Un des tout premiers stades larvaires de la chenille du Grand sphinx de la vigne. D’un vert tendre, elle arbore déjà ses deux paires « d’yeux » (jaunes et rouges à ce stade) et son épine dorsale (blanche, noire et rouge). Sans oublier le mufle rétractable ici à demi étiré. Ce n’est qu’en fin d’évolution qu’elle foncera pour devenir brun gris.

En savoir plus : 

  • Hétérocères diurnes, 2020, Rainer Ulrich, Delachaux & Niestlé.
  • Insectes du jardin, 2026, JF Irastorza, La Geste éditions.
  • Le Grand sphinx de la vigne et sa chenille avec le site insectes-net.fr

Photos JF Irastorza

 

La Pyrale pourprée

Pyrale pourprée sur feuille de sauge / Un jardin dans le Marais poitevin.

Magnifique petit papillon, la Pyrale pourprée vole et butine de jour comme de nuit. Avec un faible pour les aromatiques.

Pyrale pourprée sur feuille de sauge / Un jardin dans le Marais poitevin.

Envergure maxi : 20 mm. Visible de mai à septembre.

Leschenilles de la Pyrale pourprée (Pyrausta purpuralis) ont des goûts de luxe et se limitent aux plantes aromatiques. Particulièrement la menthe. Au jardin comme dans les champs.

Minuscule, pas plus grosse qu’une pièce de 2 centimes au repos, elle saute pourtant aux yeux avec sa superbe livrée. La dominante des ailes antérieures est pourpre, illuminées de taches dorées soulignées de noir. Il est d’ailleurs injuste de parler de taches. Surtout au regard du fleuron au graphisme subtile qui s’épanouit dans le prolongement la petite tête aux yeux clairs. Masquées au repos, les ailes postérieures sont plus sombres mais néanmoins rehaussées d’or.

Ce n’est pas tant la Pyrale pourprée, paisible butineuse, de jour comme de nuit, qui est susceptible de ravages. Mais ses chenilles. Pour l’heure, rien d’inquiétant. Sans doute a-t-elle préféré la belle station de menthe sauvage de la peupleraie voisine pour installer sa progéniture. Tant mieux.

Fin septembre. Tout d’or et de rouge vêtue sur la menthe aquatique d’une prairie humide.
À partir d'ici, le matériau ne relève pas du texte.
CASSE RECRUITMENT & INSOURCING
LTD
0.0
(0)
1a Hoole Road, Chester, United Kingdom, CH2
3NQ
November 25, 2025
À ne pas confondre avec la Pyrale de la menthe (Pyrausta aurata) qui lui ressemble beaucoup dans son allure et son comportement. Parmi les différences : la tache jaune du bord interne des ailes antérieures, large et entière chez la Pyrale pourpre, fragmentée chez la Pyrale de la menthe.

En savoir plus :

  • Hétérocères diurnes, 2020, Rainer Ulrich, Delachaux & Niestlé.
  • Guide photo des insectes, 2019, Heiko Bellmann, Delachaux & Niestlé.
  • Insectes du jardin, 2026, JF Irastorza, La Geste éditions.
  • La Pyrale pourprée avec le site Les carnets nature de Jessica

Photos JF Irastorza

 

L’arlequinette jaune

Arlequinette jaune sur fleur de bourrache / Un jardin dans le Marais poitevin.

Ne cherchez pas un costume bariolé !  L’arlequinette cherche plutôt à se faire oublier dans un sobre contraste noir et jaune pâle.

Arlequinette jaune sur pétiole d'une fleur de bourrache / Un jardin dans le marais poitevin.Sa tenue de camouflage a malgré tout belle allure. Et ses grands yeux bleus pointés de noir attirent irrésistiblement le regard. L’Arlequinette jaune (Acontia trabeatis) s’est réfugiée parmi les fleurs de bourrache. Sans doute pour attendre la nuit. Même s’il lui arrive de voler le jour.

Bourdons et abeilles ne la dérangent pas. Le photographe davantage. Elle passe ainsi de fleurs en feuilles pour chercher un couvert. Et finit par s’envoler en quête d’un gîte plus tranquille.

Loin du costume multicolore d’Arlequin, la livrée de l’arlequinette alterne plus sobrement noir et jaune pâle, dans un jeu de taches et de larges lignes sinueuses. Jusque sur sa tête minuscule sommée de deux longues antennes. Et sur les pointes de ses vigoureuses pattes.

Comme celles du Ptérophore blanc, ses chenilles ne s’intéressent pas aux légumes du potager. Elles sont plutôt inféodées à la mauve et surtout au liseron. Décidément, ce fichu liseron ne manque pas d’intérêt pour les bestioles du jardin.

Arlequinette jaune sur fleur de bourrache / Un jardin dans le marais poitevin.